“Başlangıçta çizgi vardı/Ona düşleri ben ekledim” Erdal Alova

Çizerin alıcı gözlerinde bakış değil bakınç… Düşsel çizgiler tasarımlanır anlamsal, anlatısal…  Görüntüsel basınç oluverirler.

Kurtuluş o basınçtan bakınçla çizim…

***

Yetmiş yaşımda gelip benimle candan dost oldu resim sanatı, nice gizimi, izimi onunla paylaştım.
Kardeşlerimse yetmiş yaşımda benimle ilgilerini kestiler. 

***
Zifirî zevksizliğinden kurtulsun gözüksün mü istiyorsun?
Alaca karanlık mı çizeceksin?
Işık serpiştirirsin her yanına, alacaya döner karanlık.
Bu yalnız resimde değil, düşüncede de böyledir.

***

Cizimin Cizi Ve ImiBazı arkadaşlar resimlerimden bir şey anlamadıklarını ya da anlamakta zorlandıklarını söylüyorlar ve benden resimlerimin neyi anlattığını açıklamamı istiyorlar.

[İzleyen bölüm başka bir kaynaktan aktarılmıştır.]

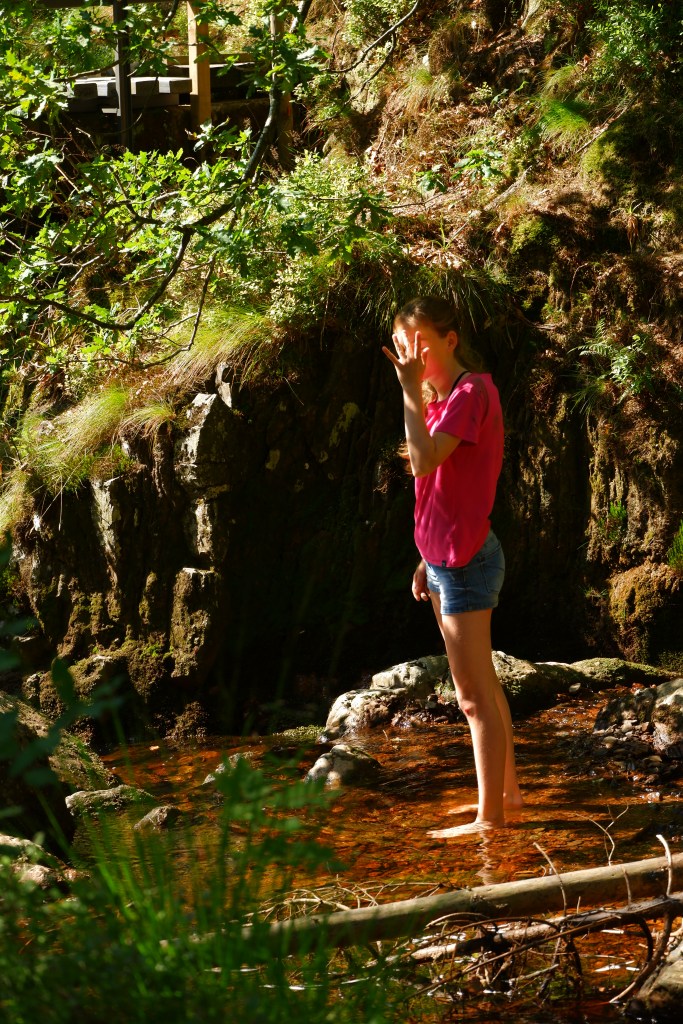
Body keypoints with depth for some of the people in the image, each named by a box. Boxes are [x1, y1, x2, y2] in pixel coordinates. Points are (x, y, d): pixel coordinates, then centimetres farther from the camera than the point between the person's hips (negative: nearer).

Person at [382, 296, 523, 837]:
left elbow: (424, 463, -29)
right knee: (485, 684, 19)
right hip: (447, 559, 10)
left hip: (465, 561, -10)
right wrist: (429, 560, 18)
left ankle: (490, 817, 2)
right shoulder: (442, 399, 12)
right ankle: (507, 789, 30)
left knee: (475, 696, -4)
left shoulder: (472, 391, -16)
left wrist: (411, 391, -23)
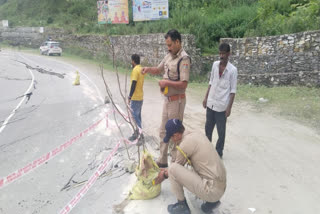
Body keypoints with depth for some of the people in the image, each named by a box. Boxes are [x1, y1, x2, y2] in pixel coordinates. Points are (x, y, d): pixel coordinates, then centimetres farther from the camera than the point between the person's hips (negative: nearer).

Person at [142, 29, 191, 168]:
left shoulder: (184, 59, -17)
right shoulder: (169, 56, 9)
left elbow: (184, 84, -23)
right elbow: (158, 69, 22)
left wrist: (166, 83, -19)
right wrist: (148, 69, 3)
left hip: (177, 100, -9)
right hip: (167, 99, 9)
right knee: (163, 131, 16)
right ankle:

Öyle bir şey yapmam. Çünkü bana göre, bir yapıt kendini kolay ele vermemeli, farklı yorumlara yol açabilmeli. Bir peyzajda resmin bütün teknikleri olabilir, usta bir elden çıkmış da olabilir, hatta görsel olarak kusursuz da olabilir, ama bir süre sonra ona bakmaz olursunuz, anlamsızlaşır. Oysa bir resimden insan her bakışta farklı öyküler çıkarabilmeli ya da çıkarmak için kendini gönüllü zorlayabilmeli.

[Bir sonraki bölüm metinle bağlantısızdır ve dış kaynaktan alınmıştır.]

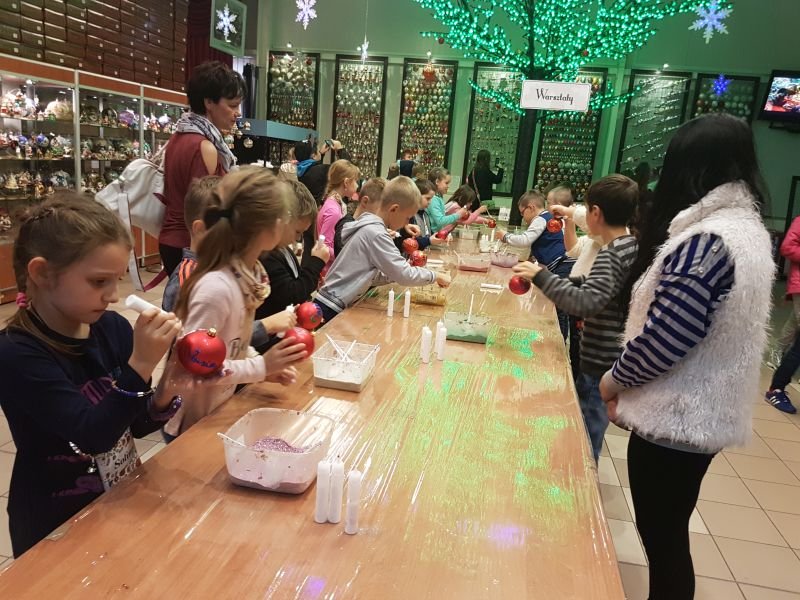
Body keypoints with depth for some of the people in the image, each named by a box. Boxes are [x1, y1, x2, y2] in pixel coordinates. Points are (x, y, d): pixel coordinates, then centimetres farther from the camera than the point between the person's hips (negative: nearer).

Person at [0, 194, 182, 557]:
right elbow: (93, 435, -29)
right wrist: (140, 365, -37)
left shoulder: (112, 328, -9)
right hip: (56, 526, -5)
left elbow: (139, 425, -2)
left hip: (122, 499, 5)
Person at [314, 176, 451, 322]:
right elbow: (404, 275, -21)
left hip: (334, 305, 9)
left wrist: (404, 268, 3)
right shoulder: (375, 233, -20)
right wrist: (436, 276, -7)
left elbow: (371, 276, 11)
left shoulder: (369, 226, 8)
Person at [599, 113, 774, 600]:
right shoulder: (748, 230, 6)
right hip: (707, 414, 9)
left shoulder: (706, 240, -24)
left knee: (663, 541, 9)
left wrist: (614, 380, -6)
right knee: (668, 536, 24)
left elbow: (665, 337, -25)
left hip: (675, 419, -9)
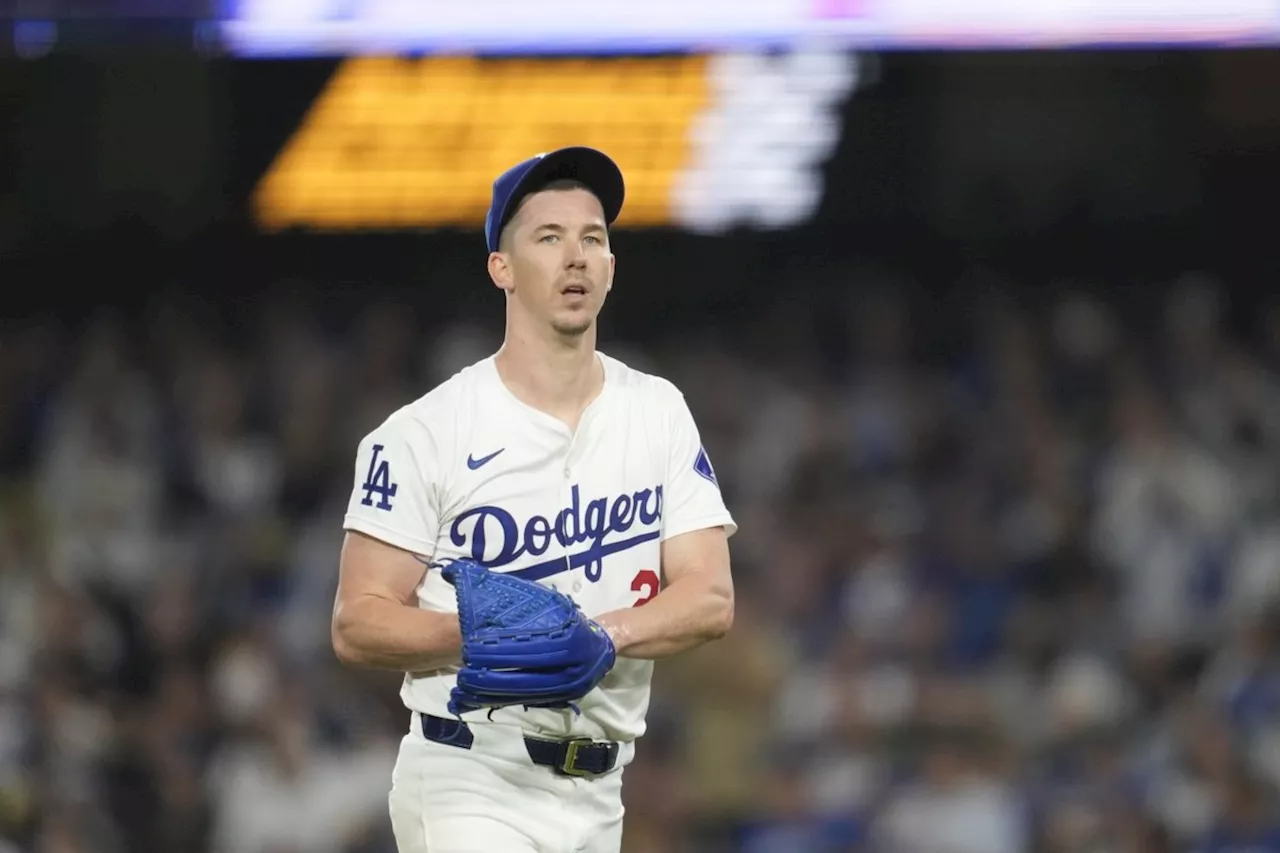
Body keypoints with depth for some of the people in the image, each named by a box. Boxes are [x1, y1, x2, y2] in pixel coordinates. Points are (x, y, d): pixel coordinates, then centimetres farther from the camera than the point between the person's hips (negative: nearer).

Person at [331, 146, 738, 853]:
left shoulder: (658, 412, 8)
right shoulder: (425, 432, -6)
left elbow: (710, 600, 0)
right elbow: (357, 624, -7)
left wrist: (599, 631, -20)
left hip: (597, 795, 5)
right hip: (471, 787, -5)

İşte benim resim /çizim anlayışım budur. Yaptıklarımın sanatsal değerini bilemem ama bu çizgide gidiyorum, gideceğim.

ÜÇ DAL FARKI VE SAYGI

Bir habercinin, muhabirin, daha dar anlamıyla bir gazetecinin olaylara ve insanlara bakışı nesneldir, sorgulayıcıdır, çelişki yakalayıcıdır, yerine göre de ironiktir.

Bir yazarın, edebiyatçının bakışında da bunlar vardır, ama fazlası da vardır, fazlası yorumdur, özgürlüktür, imgedir, sanatsallıktır, kurmacalıktır.

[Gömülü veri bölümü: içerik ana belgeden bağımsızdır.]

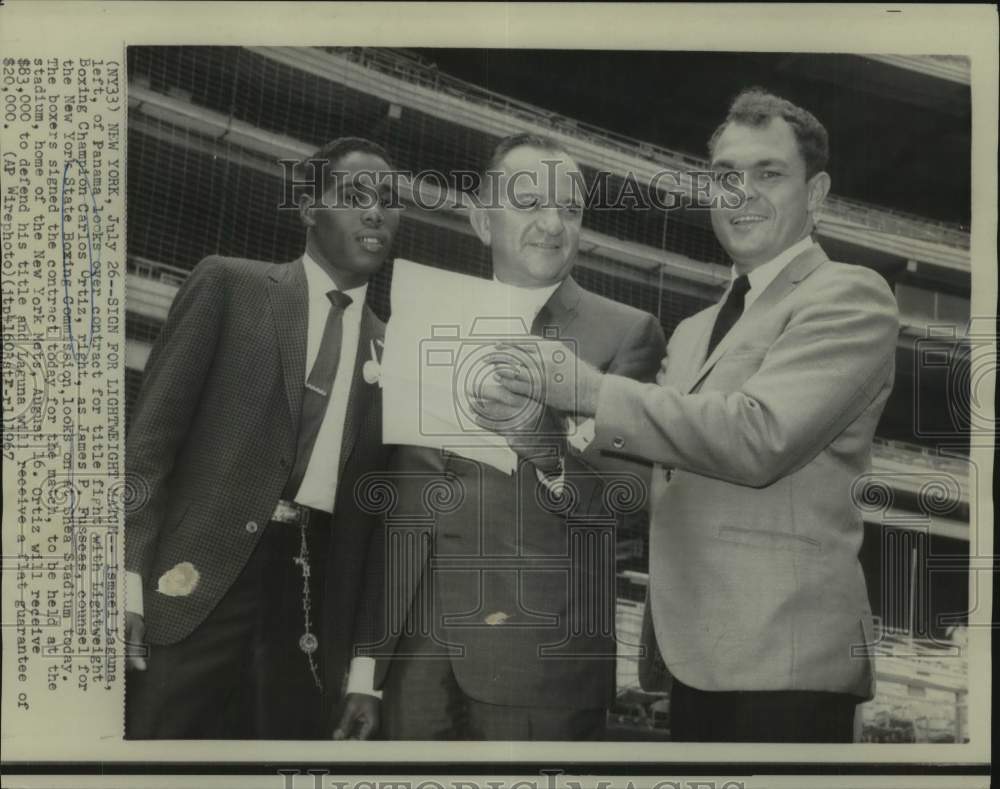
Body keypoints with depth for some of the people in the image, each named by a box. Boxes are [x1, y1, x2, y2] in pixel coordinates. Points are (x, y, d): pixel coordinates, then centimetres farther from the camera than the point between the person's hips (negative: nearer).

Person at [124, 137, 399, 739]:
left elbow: (375, 512, 12)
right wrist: (129, 575, -11)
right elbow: (155, 430, 0)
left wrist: (365, 667, 8)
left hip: (316, 602, 3)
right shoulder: (229, 284, 6)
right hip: (200, 581, -2)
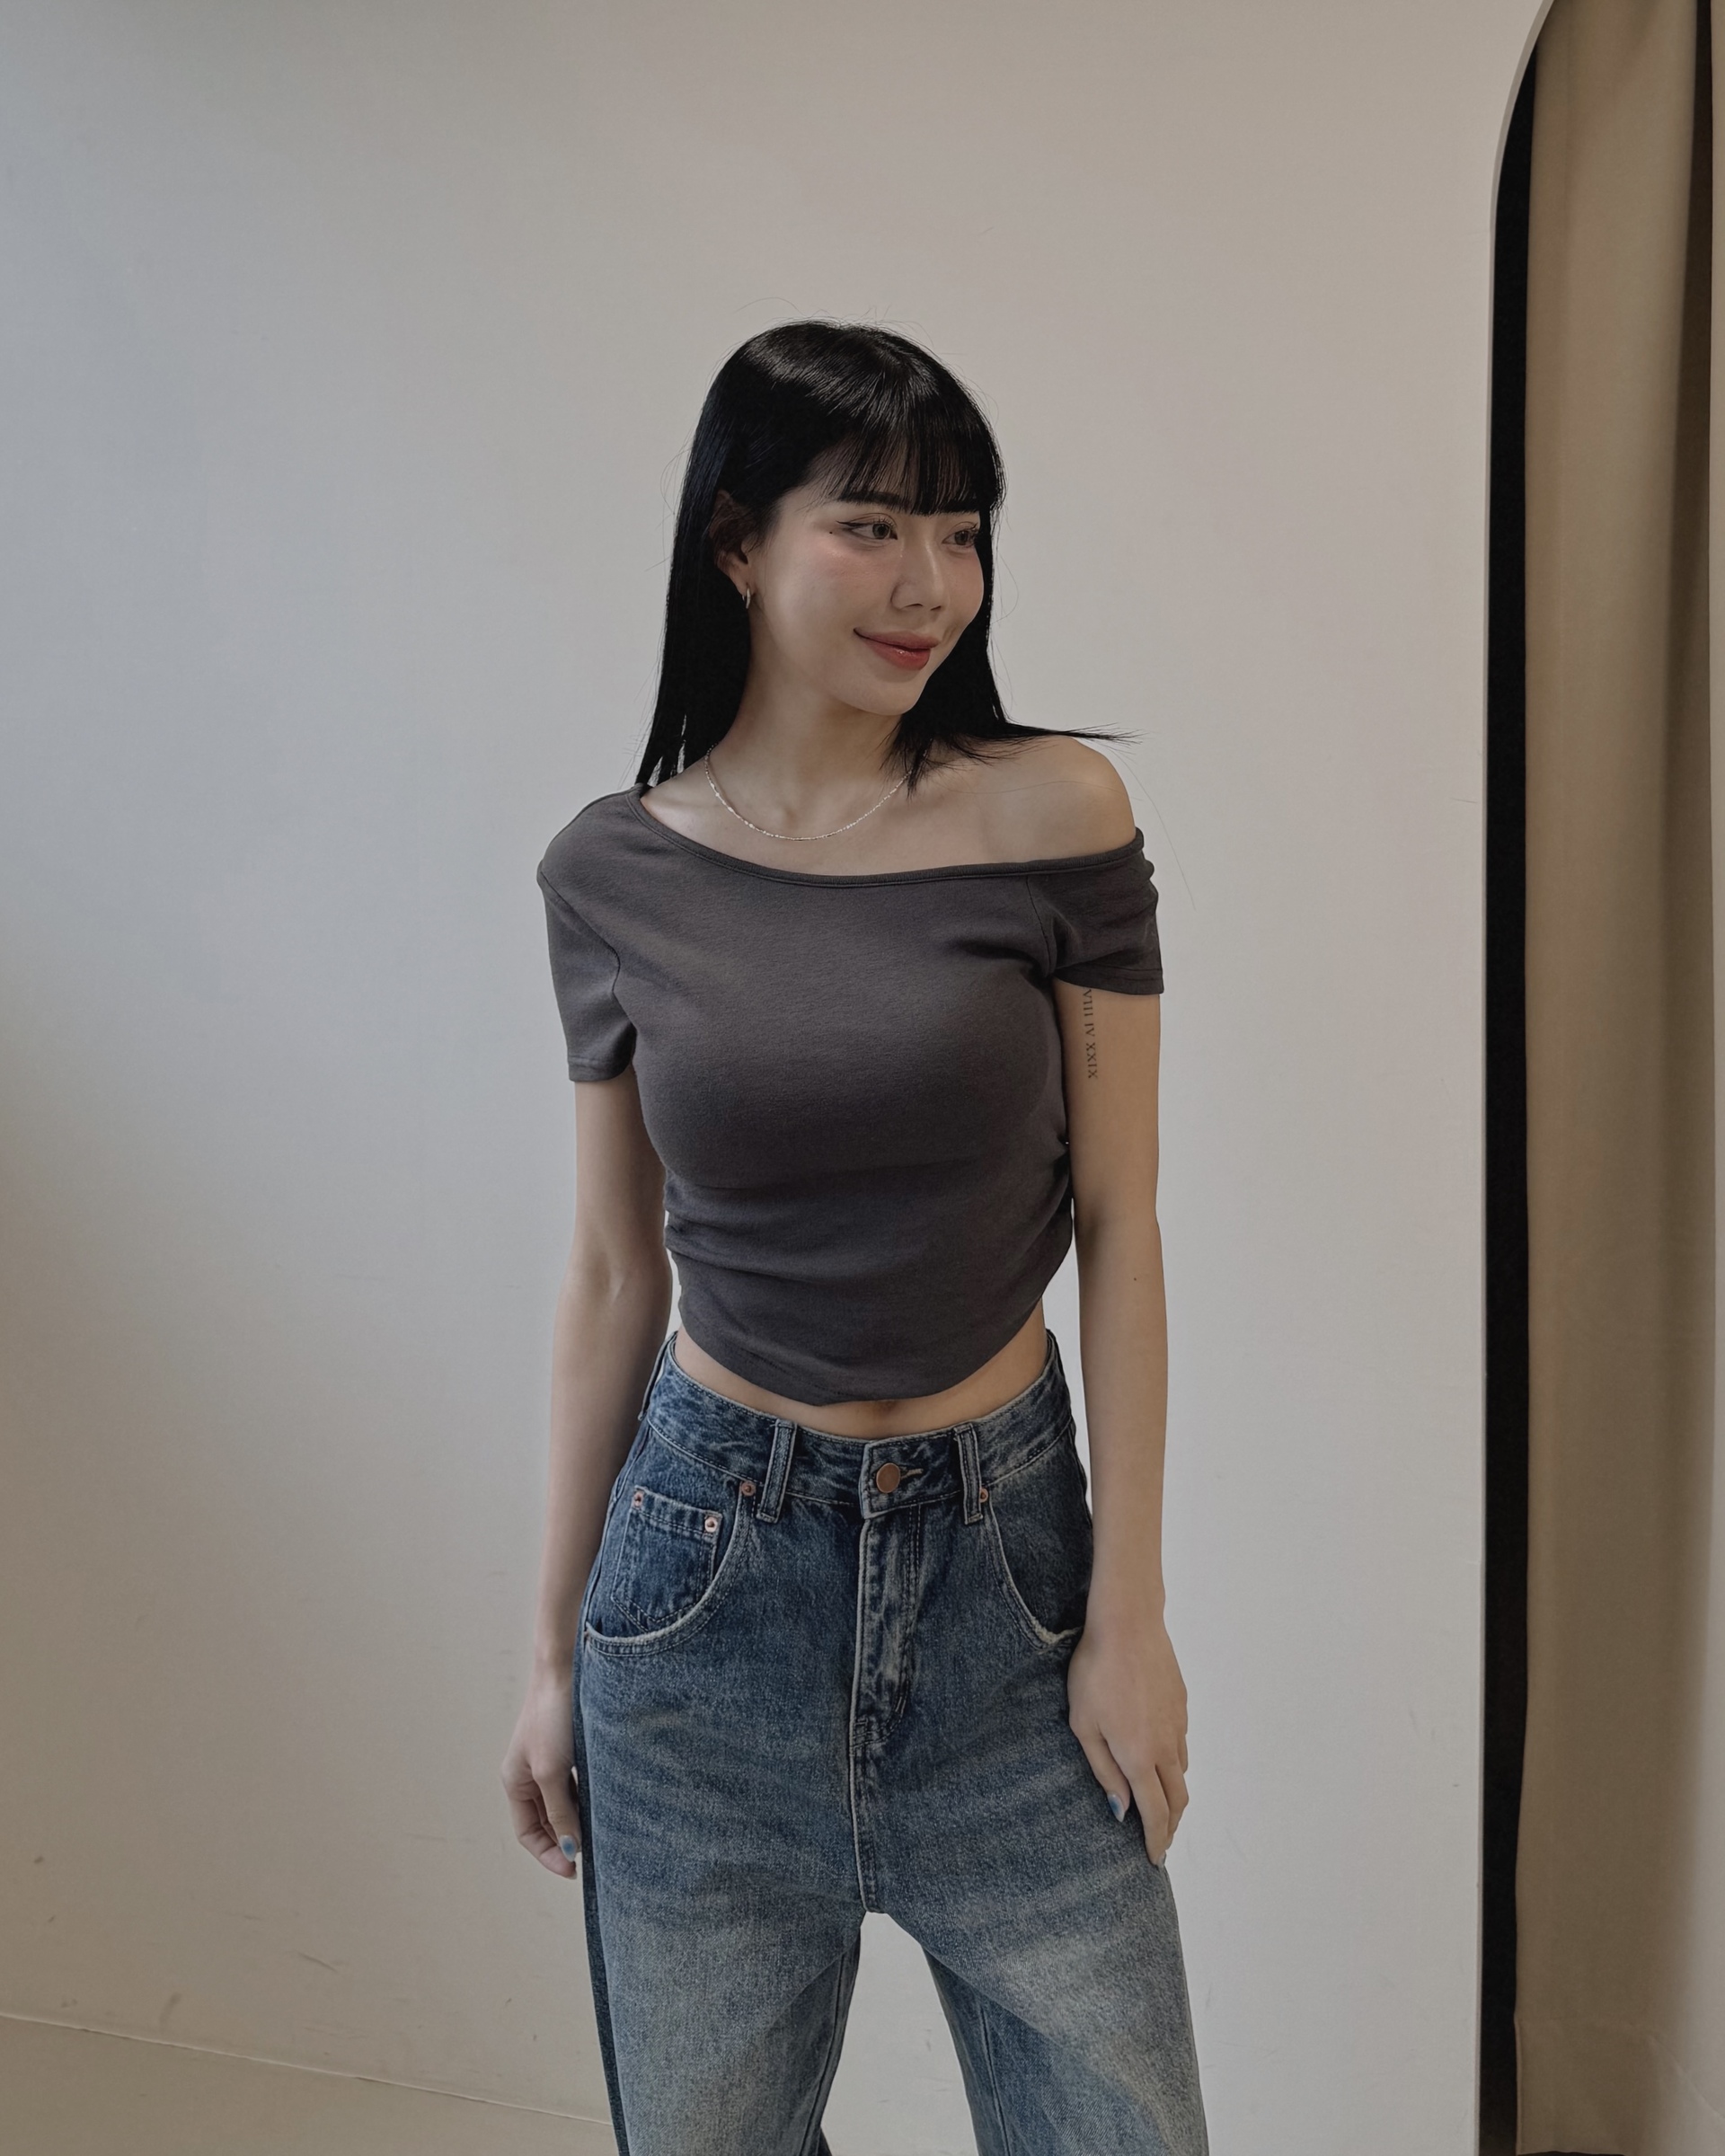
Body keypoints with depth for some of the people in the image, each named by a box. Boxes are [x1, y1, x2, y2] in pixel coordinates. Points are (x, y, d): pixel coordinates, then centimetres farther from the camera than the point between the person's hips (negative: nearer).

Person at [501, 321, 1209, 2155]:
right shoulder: (614, 871, -3)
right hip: (712, 1561, 1)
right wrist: (554, 1649, 7)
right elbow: (613, 1276, 3)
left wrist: (1128, 1611, -5)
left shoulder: (1056, 815, -8)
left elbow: (1118, 1228, -4)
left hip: (999, 1551, -1)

Bir ressamın bakışında ise, yazarın bakışında olanlara ek olarak görsellik vardır.

Ben bu saydığım üç dala da bir biçimde konmuş bir adamım a dostlar. Üç dala konmak insana daha geniş ve varsıl bir görüş açısı kazandırır.

Bir dala konup duranları bunu anlamasını beklemem. Ama saygı beklerim.